Segment Start: Material supplied
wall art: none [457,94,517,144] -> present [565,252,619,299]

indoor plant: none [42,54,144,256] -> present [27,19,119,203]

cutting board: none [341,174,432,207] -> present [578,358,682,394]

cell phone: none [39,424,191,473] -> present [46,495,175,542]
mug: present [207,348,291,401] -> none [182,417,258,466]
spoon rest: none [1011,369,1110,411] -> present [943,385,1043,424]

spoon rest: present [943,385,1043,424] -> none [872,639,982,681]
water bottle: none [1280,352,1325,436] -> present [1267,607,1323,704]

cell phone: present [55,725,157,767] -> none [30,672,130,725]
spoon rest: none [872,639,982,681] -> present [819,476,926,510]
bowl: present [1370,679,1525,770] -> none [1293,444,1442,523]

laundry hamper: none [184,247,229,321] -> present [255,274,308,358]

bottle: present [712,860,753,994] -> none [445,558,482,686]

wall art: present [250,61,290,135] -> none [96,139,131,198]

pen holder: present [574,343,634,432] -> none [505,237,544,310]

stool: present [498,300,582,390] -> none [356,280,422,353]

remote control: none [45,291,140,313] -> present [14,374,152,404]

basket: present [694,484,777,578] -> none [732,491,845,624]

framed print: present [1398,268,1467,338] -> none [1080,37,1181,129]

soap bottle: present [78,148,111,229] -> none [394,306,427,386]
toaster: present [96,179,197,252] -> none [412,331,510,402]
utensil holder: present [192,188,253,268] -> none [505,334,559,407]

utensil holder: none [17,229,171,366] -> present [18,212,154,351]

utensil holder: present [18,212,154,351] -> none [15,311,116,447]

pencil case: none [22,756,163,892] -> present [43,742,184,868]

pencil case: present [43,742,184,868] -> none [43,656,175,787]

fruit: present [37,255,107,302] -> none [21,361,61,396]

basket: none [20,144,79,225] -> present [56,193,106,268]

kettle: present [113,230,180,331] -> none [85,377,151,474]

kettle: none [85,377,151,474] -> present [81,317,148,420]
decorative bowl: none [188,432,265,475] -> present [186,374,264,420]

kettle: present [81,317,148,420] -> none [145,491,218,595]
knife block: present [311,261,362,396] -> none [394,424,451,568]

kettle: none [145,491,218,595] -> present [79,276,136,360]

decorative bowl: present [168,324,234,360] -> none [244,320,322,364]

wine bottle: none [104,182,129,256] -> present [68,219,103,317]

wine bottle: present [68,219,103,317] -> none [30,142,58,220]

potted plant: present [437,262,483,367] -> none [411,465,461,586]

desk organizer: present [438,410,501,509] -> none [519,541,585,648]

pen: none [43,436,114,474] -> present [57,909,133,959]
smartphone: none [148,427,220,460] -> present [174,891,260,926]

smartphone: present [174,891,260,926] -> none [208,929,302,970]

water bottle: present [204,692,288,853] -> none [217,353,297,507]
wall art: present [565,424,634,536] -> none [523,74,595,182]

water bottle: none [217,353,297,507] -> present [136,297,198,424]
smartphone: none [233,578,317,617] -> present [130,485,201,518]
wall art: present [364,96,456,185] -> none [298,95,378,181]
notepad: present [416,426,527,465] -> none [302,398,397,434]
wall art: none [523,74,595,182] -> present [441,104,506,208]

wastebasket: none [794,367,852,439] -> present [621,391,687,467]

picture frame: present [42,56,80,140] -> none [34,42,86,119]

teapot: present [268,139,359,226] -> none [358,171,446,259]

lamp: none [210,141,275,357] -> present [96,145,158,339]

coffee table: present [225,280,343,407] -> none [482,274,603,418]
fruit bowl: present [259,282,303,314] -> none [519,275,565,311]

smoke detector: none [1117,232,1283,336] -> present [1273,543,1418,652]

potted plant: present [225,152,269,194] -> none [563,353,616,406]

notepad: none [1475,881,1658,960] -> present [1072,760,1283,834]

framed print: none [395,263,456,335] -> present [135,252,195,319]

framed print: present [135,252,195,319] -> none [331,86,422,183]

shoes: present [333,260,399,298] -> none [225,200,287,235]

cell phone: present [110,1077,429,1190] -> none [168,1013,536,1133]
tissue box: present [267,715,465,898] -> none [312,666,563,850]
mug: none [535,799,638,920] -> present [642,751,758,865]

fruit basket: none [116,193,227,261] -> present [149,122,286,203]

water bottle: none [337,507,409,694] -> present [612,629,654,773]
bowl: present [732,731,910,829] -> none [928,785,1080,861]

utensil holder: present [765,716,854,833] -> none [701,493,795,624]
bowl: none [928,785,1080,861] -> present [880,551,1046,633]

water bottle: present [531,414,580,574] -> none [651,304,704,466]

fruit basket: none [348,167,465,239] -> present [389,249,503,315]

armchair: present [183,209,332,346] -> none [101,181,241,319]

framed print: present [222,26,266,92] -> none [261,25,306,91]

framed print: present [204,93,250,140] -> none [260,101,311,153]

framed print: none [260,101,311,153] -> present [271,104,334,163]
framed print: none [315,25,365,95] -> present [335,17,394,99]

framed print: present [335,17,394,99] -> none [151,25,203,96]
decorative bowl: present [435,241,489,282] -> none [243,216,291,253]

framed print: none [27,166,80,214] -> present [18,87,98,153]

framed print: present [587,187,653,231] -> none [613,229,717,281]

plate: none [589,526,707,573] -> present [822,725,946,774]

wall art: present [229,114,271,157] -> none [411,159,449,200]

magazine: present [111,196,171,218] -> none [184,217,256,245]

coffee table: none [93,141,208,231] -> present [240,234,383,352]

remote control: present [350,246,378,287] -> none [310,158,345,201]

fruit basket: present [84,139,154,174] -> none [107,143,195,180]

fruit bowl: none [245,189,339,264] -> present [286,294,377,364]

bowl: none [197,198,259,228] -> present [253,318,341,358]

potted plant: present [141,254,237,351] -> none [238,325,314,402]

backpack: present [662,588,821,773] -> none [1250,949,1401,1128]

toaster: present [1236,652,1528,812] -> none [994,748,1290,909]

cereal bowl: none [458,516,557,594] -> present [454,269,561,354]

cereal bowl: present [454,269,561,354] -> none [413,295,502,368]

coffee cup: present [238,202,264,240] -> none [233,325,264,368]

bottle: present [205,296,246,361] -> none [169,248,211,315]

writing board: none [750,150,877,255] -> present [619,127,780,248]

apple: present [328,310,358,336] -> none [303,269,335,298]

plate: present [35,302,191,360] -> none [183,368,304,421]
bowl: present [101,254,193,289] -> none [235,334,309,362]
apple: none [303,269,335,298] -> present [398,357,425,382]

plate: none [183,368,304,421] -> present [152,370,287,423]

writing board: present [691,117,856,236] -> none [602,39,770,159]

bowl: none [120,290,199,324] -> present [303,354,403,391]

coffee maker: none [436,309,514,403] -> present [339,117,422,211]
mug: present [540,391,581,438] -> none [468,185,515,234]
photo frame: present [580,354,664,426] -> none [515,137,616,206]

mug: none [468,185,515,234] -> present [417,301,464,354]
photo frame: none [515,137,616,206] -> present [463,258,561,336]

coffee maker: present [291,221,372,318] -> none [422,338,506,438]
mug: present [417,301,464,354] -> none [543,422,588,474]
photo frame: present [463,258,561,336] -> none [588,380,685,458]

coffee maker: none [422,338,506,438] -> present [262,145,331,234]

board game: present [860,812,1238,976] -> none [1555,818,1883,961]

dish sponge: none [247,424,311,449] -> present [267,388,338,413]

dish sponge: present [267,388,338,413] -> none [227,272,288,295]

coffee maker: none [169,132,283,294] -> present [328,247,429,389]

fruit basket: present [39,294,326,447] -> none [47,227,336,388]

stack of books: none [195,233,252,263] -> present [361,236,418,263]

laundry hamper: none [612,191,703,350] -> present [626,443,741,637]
Segment End: Material supplied
▶ [To-do item]: Beginning with the first line above, transcribe all of the data exactly.

▶ [Solution to this task]:
wall art: none [457,94,517,144] -> present [565,252,619,299]

indoor plant: none [42,54,144,256] -> present [27,19,119,203]

cutting board: none [341,174,432,207] -> present [578,358,682,394]

cell phone: none [39,424,191,473] -> present [46,495,175,542]
mug: present [207,348,291,401] -> none [182,417,258,466]
spoon rest: none [1011,369,1110,411] -> present [943,385,1043,424]

spoon rest: present [943,385,1043,424] -> none [872,639,982,681]
water bottle: none [1280,352,1325,436] -> present [1267,607,1323,704]

cell phone: present [55,725,157,767] -> none [30,672,130,725]
spoon rest: none [872,639,982,681] -> present [819,476,926,510]
bowl: present [1370,679,1525,770] -> none [1293,444,1442,523]

laundry hamper: none [184,247,229,321] -> present [255,274,308,358]

bottle: present [712,860,753,994] -> none [445,558,482,686]

wall art: present [250,61,290,135] -> none [96,139,131,198]

pen holder: present [574,343,634,432] -> none [505,237,544,310]

stool: present [498,300,582,390] -> none [356,280,422,353]

remote control: none [45,291,140,313] -> present [14,374,152,404]

basket: present [694,484,777,578] -> none [732,491,845,624]

framed print: present [1398,268,1467,338] -> none [1080,37,1181,129]

soap bottle: present [78,148,111,229] -> none [394,306,427,386]
toaster: present [96,179,197,252] -> none [412,331,510,402]
utensil holder: present [192,188,253,268] -> none [505,334,559,407]

utensil holder: none [17,229,171,366] -> present [18,212,154,351]

utensil holder: present [18,212,154,351] -> none [15,311,116,447]

pencil case: none [22,756,163,892] -> present [43,742,184,868]

pencil case: present [43,742,184,868] -> none [43,656,175,787]

fruit: present [37,255,107,302] -> none [21,361,61,396]

basket: none [20,144,79,225] -> present [56,193,106,268]

kettle: present [113,230,180,331] -> none [85,377,151,474]

kettle: none [85,377,151,474] -> present [81,317,148,420]
decorative bowl: none [188,432,265,475] -> present [186,374,264,420]

kettle: present [81,317,148,420] -> none [145,491,218,595]
knife block: present [311,261,362,396] -> none [394,424,451,568]

kettle: none [145,491,218,595] -> present [79,276,136,360]

decorative bowl: present [168,324,234,360] -> none [244,320,322,364]

wine bottle: none [104,182,129,256] -> present [68,219,103,317]

wine bottle: present [68,219,103,317] -> none [30,142,58,220]

potted plant: present [437,262,483,367] -> none [411,465,461,586]

desk organizer: present [438,410,501,509] -> none [519,541,585,648]

pen: none [43,436,114,474] -> present [57,909,133,959]
smartphone: none [148,427,220,460] -> present [174,891,260,926]

smartphone: present [174,891,260,926] -> none [208,929,302,970]

water bottle: present [204,692,288,853] -> none [217,353,297,507]
wall art: present [565,424,634,536] -> none [523,74,595,182]

water bottle: none [217,353,297,507] -> present [136,297,198,424]
smartphone: none [233,578,317,617] -> present [130,485,201,518]
wall art: present [364,96,456,185] -> none [298,95,378,181]
notepad: present [416,426,527,465] -> none [302,398,397,434]
wall art: none [523,74,595,182] -> present [441,104,506,208]

wastebasket: none [794,367,852,439] -> present [621,391,687,467]

picture frame: present [42,56,80,140] -> none [34,42,86,119]

teapot: present [268,139,359,226] -> none [358,171,446,259]

lamp: none [210,141,275,357] -> present [96,145,158,339]

coffee table: present [225,280,343,407] -> none [482,274,603,418]
fruit bowl: present [259,282,303,314] -> none [519,275,565,311]

smoke detector: none [1117,232,1283,336] -> present [1273,543,1418,652]

potted plant: present [225,152,269,194] -> none [563,353,616,406]

notepad: none [1475,881,1658,960] -> present [1072,760,1283,834]

framed print: none [395,263,456,335] -> present [135,252,195,319]

framed print: present [135,252,195,319] -> none [331,86,422,183]

shoes: present [333,260,399,298] -> none [225,200,287,235]

cell phone: present [110,1077,429,1190] -> none [168,1013,536,1133]
tissue box: present [267,715,465,898] -> none [312,666,563,850]
mug: none [535,799,638,920] -> present [642,751,758,865]

fruit basket: none [116,193,227,261] -> present [149,122,286,203]

water bottle: none [337,507,409,694] -> present [612,629,654,773]
bowl: present [732,731,910,829] -> none [928,785,1080,861]

utensil holder: present [765,716,854,833] -> none [701,493,795,624]
bowl: none [928,785,1080,861] -> present [880,551,1046,633]

water bottle: present [531,414,580,574] -> none [651,304,704,466]

fruit basket: none [348,167,465,239] -> present [389,249,503,315]

armchair: present [183,209,332,346] -> none [101,181,241,319]

framed print: present [222,26,266,92] -> none [261,25,306,91]

framed print: present [204,93,250,140] -> none [260,101,311,153]

framed print: none [260,101,311,153] -> present [271,104,334,163]
framed print: none [315,25,365,95] -> present [335,17,394,99]

framed print: present [335,17,394,99] -> none [151,25,203,96]
decorative bowl: present [435,241,489,282] -> none [243,216,291,253]

framed print: none [27,166,80,214] -> present [18,87,98,153]

framed print: present [587,187,653,231] -> none [613,229,717,281]

plate: none [589,526,707,573] -> present [822,725,946,774]

wall art: present [229,114,271,157] -> none [411,159,449,200]

magazine: present [111,196,171,218] -> none [184,217,256,245]

coffee table: none [93,141,208,231] -> present [240,234,383,352]

remote control: present [350,246,378,287] -> none [310,158,345,201]

fruit basket: present [84,139,154,174] -> none [107,143,195,180]

fruit bowl: none [245,189,339,264] -> present [286,294,377,364]

bowl: none [197,198,259,228] -> present [253,318,341,358]

potted plant: present [141,254,237,351] -> none [238,325,314,402]

backpack: present [662,588,821,773] -> none [1250,949,1401,1128]

toaster: present [1236,652,1528,812] -> none [994,748,1290,909]

cereal bowl: none [458,516,557,594] -> present [454,269,561,354]

cereal bowl: present [454,269,561,354] -> none [413,295,502,368]

coffee cup: present [238,202,264,240] -> none [233,325,264,368]

bottle: present [205,296,246,361] -> none [169,248,211,315]

writing board: none [750,150,877,255] -> present [619,127,780,248]

apple: present [328,310,358,336] -> none [303,269,335,298]

plate: present [35,302,191,360] -> none [183,368,304,421]
bowl: present [101,254,193,289] -> none [235,334,309,362]
apple: none [303,269,335,298] -> present [398,357,425,382]

plate: none [183,368,304,421] -> present [152,370,287,423]

writing board: present [691,117,856,236] -> none [602,39,770,159]

bowl: none [120,290,199,324] -> present [303,354,403,391]

coffee maker: none [436,309,514,403] -> present [339,117,422,211]
mug: present [540,391,581,438] -> none [468,185,515,234]
photo frame: present [580,354,664,426] -> none [515,137,616,206]

mug: none [468,185,515,234] -> present [417,301,464,354]
photo frame: none [515,137,616,206] -> present [463,258,561,336]

coffee maker: present [291,221,372,318] -> none [422,338,506,438]
mug: present [417,301,464,354] -> none [543,422,588,474]
photo frame: present [463,258,561,336] -> none [588,380,685,458]

coffee maker: none [422,338,506,438] -> present [262,145,331,234]

board game: present [860,812,1238,976] -> none [1555,818,1883,961]

dish sponge: none [247,424,311,449] -> present [267,388,338,413]

dish sponge: present [267,388,338,413] -> none [227,272,288,295]

coffee maker: none [169,132,283,294] -> present [328,247,429,389]

fruit basket: present [39,294,326,447] -> none [47,227,336,388]

stack of books: none [195,233,252,263] -> present [361,236,418,263]

laundry hamper: none [612,191,703,350] -> present [626,443,741,637]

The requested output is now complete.